- **Supplied text**
↓

Clifton man takes on Perales
- Published: November 6, 2014
A Clifton Democrat running for state representative is out to fight “the powers that be” in the Ohio State House who are, he says, too responsive to powerful lobbies at the expense of the needs of local communities.
Dave Ogan, who runs a Washington Court House car dealership, is challenging Republican incumbent Rick Perales, who is seeking a second two-year term in the 73rd District, which includes Yellow Springs, Fairborn, Beavercreek, Bellbrook and parts of Clifton. Election Day is Tuesday, Nov. 4.
To Ogan, Perales is one of those powers — Republican lawmakers with majorities in the Ohio Senate and House — who have pushed through legislation that has defunded municipalities and townships, supported charter schools and frozen renewable energy standards.
“The powers that be don’t think there’s a need for government,” Ogan said this week. “The powers that be in Columbus don’t even like local government … but all politics starts at the local level.”
Those powers also don’t pay enough attention to women’s and LGBT rights and misguidedly think they can reform education by funding charter schools, Ogan added.
Ogan also supports bringing back renewable energy standards, legalizing medical marijuana and gay marriage, addressing income inequality with economic initiatives and increasing funding to local governments.
“Between the rainy day fund and Jobs Ohio, there is a lot of money the state is controlling at the expense of local governments,” Ogan said.
In the 2012 election, Perales won the race with 65 percent of the vote, defeating Democratic contender Bill Connor, who received 35 percent of the district’s vote. Previously, Perales was a Greene County commissioner and the mayor of Beavercreek.
Ogan said this week that while he hopes to win, he knows his self-funded campaign faces an uphill battle because the district leans heavily Republican. After the latest round of redistricting in 2012, 97 of 99 Ohio house districts are safely either Republican or Democrat — District 73 is considered a “safe” Republican district, according to the Ohio League of Women Voters. Statewide, while 51 percent of votes cast were for Democratic Party candidates in 2012, 60 percent of seats went to Republicans.
As a result, Ogan hopes a strong showing in the election would “put pressure on the powers that be to help their chosen one to do more for the area,” he said. “Otherwise they don’t have a motivation to listen to their safe guy.”
Ogan, 64, has been in politics for decades but has never run for state office. He served as the Fayette County Democratic Party chairman, worked on a bipartisan commission to charter Washington Court House and is currently on the Clifton Planning Commission. He owns and operates the family’s Ford dealership, Carroll Halliday, which was founded in 1932. Ogan was born and raised in Washington Court House and moved to Clifton in 2010.

↑

[Data entries]
↓

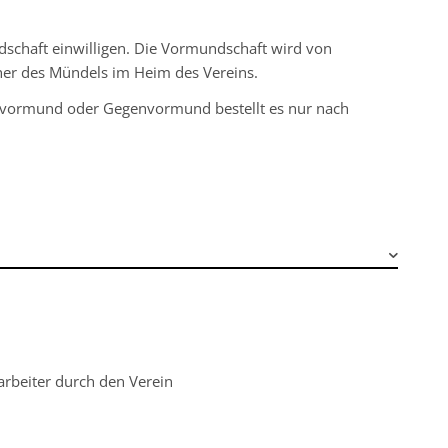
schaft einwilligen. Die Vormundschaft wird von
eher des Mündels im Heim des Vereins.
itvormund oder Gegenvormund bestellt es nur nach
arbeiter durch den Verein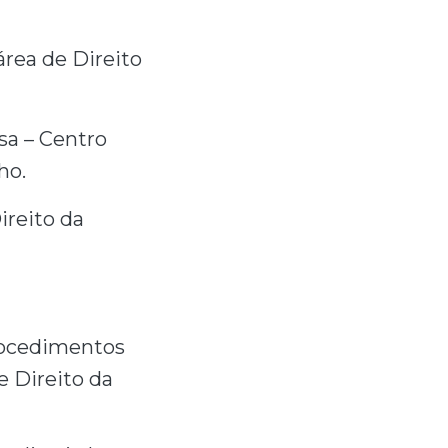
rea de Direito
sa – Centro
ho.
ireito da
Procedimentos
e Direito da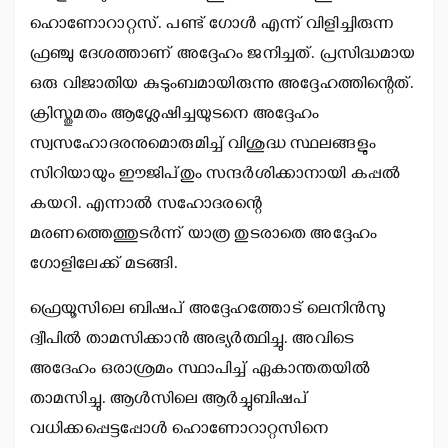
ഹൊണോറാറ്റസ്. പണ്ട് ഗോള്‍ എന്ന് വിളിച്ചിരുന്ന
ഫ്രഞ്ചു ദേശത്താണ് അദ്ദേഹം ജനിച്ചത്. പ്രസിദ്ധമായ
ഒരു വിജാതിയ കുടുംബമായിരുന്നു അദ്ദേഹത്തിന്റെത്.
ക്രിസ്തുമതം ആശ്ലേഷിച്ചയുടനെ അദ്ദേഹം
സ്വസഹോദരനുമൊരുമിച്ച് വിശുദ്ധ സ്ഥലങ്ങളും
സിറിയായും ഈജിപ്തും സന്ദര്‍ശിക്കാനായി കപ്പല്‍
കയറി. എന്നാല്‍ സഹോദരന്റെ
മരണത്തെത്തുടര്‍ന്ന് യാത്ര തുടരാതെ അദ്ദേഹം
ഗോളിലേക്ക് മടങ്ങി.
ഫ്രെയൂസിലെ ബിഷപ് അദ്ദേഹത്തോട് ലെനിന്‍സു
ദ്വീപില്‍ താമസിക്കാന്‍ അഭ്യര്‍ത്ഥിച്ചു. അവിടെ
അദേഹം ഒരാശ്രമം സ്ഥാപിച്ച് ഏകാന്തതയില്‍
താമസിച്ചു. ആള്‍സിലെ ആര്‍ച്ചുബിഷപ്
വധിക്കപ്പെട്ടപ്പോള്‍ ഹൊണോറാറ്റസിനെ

↑
↓

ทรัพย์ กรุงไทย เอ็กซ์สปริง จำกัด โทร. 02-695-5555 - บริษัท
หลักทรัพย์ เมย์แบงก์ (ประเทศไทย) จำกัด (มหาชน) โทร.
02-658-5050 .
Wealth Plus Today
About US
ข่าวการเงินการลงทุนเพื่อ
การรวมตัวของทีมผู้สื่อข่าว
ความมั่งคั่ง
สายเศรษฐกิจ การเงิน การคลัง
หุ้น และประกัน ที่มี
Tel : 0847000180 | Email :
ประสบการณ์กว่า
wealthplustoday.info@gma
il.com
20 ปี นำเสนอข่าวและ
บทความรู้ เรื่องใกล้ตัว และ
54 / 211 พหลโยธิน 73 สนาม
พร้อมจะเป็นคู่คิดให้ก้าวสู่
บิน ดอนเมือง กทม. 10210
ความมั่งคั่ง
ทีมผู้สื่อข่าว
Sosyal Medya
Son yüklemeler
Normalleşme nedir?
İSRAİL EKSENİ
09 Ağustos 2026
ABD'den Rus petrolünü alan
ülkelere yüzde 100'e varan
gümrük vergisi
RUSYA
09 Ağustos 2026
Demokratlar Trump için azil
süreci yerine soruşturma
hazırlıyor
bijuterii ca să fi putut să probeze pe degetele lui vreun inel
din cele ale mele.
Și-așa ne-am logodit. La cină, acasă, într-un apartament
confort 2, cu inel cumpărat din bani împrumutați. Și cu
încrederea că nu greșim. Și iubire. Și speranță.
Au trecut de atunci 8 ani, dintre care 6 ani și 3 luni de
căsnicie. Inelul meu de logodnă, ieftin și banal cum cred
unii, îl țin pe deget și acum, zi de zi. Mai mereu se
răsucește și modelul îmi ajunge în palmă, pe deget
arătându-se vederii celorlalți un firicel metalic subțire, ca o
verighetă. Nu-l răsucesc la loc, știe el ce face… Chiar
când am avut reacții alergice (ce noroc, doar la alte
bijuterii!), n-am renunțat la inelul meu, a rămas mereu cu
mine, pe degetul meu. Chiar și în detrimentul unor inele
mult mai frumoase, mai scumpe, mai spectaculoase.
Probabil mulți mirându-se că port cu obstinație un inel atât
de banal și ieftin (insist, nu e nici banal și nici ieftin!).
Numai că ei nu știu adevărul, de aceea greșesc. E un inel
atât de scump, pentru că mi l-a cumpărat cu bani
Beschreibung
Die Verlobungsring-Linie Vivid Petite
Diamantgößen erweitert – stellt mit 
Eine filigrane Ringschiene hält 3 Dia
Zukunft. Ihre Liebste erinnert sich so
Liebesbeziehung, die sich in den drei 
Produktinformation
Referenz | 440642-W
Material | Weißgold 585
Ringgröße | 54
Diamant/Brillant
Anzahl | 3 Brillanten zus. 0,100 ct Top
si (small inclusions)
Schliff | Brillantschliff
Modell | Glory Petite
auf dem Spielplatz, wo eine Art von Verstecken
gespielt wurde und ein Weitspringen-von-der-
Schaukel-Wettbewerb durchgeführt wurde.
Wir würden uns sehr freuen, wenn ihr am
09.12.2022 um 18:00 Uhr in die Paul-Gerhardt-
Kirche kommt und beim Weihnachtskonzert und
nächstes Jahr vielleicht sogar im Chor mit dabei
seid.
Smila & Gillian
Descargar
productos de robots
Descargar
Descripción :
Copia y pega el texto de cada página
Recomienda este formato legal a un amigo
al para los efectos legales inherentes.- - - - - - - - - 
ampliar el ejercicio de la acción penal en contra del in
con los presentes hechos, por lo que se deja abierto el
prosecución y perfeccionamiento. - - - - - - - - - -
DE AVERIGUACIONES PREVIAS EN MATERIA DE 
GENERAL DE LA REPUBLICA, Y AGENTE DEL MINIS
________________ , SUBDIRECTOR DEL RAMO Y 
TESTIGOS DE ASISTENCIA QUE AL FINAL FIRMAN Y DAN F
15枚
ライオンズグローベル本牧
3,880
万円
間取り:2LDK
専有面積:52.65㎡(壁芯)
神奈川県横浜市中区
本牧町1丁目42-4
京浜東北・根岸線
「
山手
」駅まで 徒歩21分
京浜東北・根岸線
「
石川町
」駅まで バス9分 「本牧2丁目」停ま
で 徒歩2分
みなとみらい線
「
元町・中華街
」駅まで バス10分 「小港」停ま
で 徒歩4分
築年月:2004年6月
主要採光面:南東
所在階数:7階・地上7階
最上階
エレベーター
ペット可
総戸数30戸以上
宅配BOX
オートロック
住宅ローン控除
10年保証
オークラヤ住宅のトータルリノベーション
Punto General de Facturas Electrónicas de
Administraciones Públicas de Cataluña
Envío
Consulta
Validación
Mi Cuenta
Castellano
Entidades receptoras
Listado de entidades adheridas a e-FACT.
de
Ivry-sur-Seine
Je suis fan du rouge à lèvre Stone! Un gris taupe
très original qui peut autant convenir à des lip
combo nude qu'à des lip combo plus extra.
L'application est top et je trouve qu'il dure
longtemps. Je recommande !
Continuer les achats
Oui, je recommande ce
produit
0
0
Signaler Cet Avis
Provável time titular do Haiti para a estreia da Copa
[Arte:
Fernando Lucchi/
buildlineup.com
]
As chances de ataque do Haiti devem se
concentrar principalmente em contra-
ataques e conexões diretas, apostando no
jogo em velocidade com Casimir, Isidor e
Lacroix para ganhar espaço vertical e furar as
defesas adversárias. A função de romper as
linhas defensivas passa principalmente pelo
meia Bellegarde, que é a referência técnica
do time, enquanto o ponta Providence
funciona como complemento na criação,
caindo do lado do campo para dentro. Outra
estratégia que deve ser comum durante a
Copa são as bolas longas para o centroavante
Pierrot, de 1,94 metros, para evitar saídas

↑

- **Activities**
1. Answer these questions using the article about the 73rd District race:
(a) What percentage of the vote did Perales receive in the 2012 election?
(b) Which two offices did Perales hold before becoming state representative?
(c) In what year was Ogan's family Ford dealership founded?
2. Pick up the article about the 73rd District race at its last sentence and continue writing it from there.
The data come from a separate source unrelated to the article about the 73rd District race.

- **Responses for each task**
1.
(a) 65 percent
(b) Greene County commissioner and mayor of Beavercreek
(c) 1932

2.
Ogan was a self-described “hippie hell-raiser” at Miami University, graduating in 1974. During that period he visited Yellow Springs often, demonstrated against the Vietnam War and explored radical political ideologies as a political science major studying political administration. After receiving a law degree from Salmon P. Chase School of Law at Northern Kentucky University and working in the private sector as an auto dealer, Ogan then started participating in party politics and elections.
Ogan was tapped to run for the Ohio House by the Ohio Democratic Party, which asked him to be a placeholder candidate until they could find someone else to run. When the party didn’t, Ogan agreed to self-finance his campaign — he is getting no financial help from the state Democratic Party. The Greene County Democratic Party, “a dedicated band of folks,” has given him some campaign support, but mostly he is trying to run a “very efficient campaign in terms of the per vote cost,” he said.
“I’m all about efficiency,” Ogan said, which he learned is critical in the private sector. “I describe myself as a conscientious capitalist,” he went on. “Governments are not good at allocating resources, but they do have a definite role, which gets to ‘Tax what you don’t want, incentivize what you do.’”
Ogan additionally believes Ohio House representatives are paid too much for their part-time job — $60,000 per year before benefits.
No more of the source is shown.